Grand Jury Deadline For Sheldon Silver Tests Case’s Strength

Grand Jury Deadline For Sheldon Silver Tests Case’s Strength

By Patricia Hurtado, Bloomberg News (TNS)

NEW YORK — The fate of Sheldon Silver, one of New York’s most powerful politicians until last month, turns largely on whether millions of dollars paid to him by two law firms were legitimate fees or payoffs as he used his Assembly speaker post to enrich himself.

“Were these truly legal referral fees?” asked Anthony Sabino, a business law professor at St. John’s University in New York. Or “did he take the money in exchange for an explicit official act?”

How confident prosecutors and Silver are in answering this question may come into play as the U.S. faces a Monday deadline to formalize charges against him with a grand jury indictment.

If Silver fears jurors will find the money was part of a cash-for-favors scheme, he may bargain for a plea deal before the deadline or push for an extension for talks to continue. If Silver believes the evidence will show the payments were legal, he may decide to take his chances at a trial as he seeks to clear his name and perhaps return to his perch atop New York’s Assembly.

Silver, 71, an assemblyman representing lower Manhattan who had reigned over state politics since 1994, was arrested Jan. 22 on charges of conspiracy and fraud. He resigned as speaker this month. The case against him stems in part from his part-time job as counsel to New York-based Weitz & Luxenberg PC, which specializes in lawsuits on behalf of workers exposed to asbestos. Silver, like most members of New York’s Legislature, was allowed to do outside work while serving in Albany, the capital.

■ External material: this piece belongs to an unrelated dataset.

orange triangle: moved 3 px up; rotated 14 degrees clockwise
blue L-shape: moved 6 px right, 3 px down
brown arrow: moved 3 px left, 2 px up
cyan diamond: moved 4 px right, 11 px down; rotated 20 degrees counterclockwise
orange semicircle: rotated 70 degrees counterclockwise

Silver, a lawyer, pocketed almost $4 million in kickbacks from Weitz & Luxenberg and another law firm that sought tax breaks for developers, according to prosecutors.

In response to Silver’s requests, a doctor with expertise in asbestos-related diseases routed patients to the law firm, which paid Silver $3 million disguised as referral fees, prosecutors say. In return, Silver later directed $500,000 from a fund he controlled as speaker to a research center established by the doctor. The doctor, who is cooperating in the case, and the law firm were not charged.

In the second scheme, Silver is accused of pointing developers with business before the state to another law firm, which also is cooperating. Prosecutors say the developers paid the firm millions of dollars in fees, the firm secretly routed $700,000 in payoffs to Silver, and Silver shepherded legislation the developers wanted through the Assembly.

Silver did no legal work on any of the cases, according to charges against him. He denies wrongdoing. Silver’s attorney, Joel Cohen, declined to comment on the case.

“We believe the jury will find a quid pro quo,” U.S. Attorney Preet Bharara said at a Jan. 22 press conference announcing the charges.

The notion of crooked bargains is at the heart of the case.

To convict Silver, prosecutors must prove he awarded state grants and won passage of legislation in exchange for cash, Sabino said. It’s not enough to show that Silver pocketed fees without taking some sort of official action in return.

“It has to be a pretty explicit tradeoff,” Sabino said. “The government’s burden is to demonstrate there was a direct link between what Silver did, acting in his official capacity,” and the payoffs he got.

Daniel Richman, a Columbia Law School professor and ex- federal prosecutor in New York, said the government’s allegations paint a stark picture of an illicit quid pro quo.

The U.S. in its complaint has laid out a circumstantial case: Silver awarded grants to the doctor 18 months after he began referring clients, and the doctor ceased his referrals when the speaker stopped making payments. Testimony by the doctor is key to the U.S. case, as may be evidence from patients who never spoke to Silver.

“This case is a theory of essentially bribes, kickbacks” in return for “discretionary official acts,” Richman said in an interview. “As long as there’s an alleged connection between the official acts and promises of official acts, you’re well within” the statutes outlawing bribery and extortion, he said.

Susan Necheles, a former prosecutor who has defended political corruption cases, raised doubts about the charges and said they’ll fail without convincing proof of a quid pro quo.

“We have a part-time Legislature which is allowed to earn money on the side, even when the people they’re earning money from also want political favors from them,” she said.

“That’s not criminal,” she added. “It’s just politics.”

E. Stewart Jones Jr., a lawyer who last year won an acquittal for former New York Senate Majority Leader Joseph Bruno on corruption charges, said there’s nothing illegal about referral-fee arrangements that are disclosed to clients.

“These relationships have existed for decades,” he said in an interview. “The lawyers have done nothing but refer a case, and that’s been permissible and ethical.”

Some fees were not revealed in Silver’s case, prosecutors contend.

The case is U.S. v. Silver, U.S. District Court, Southern District of New York (Manhattan).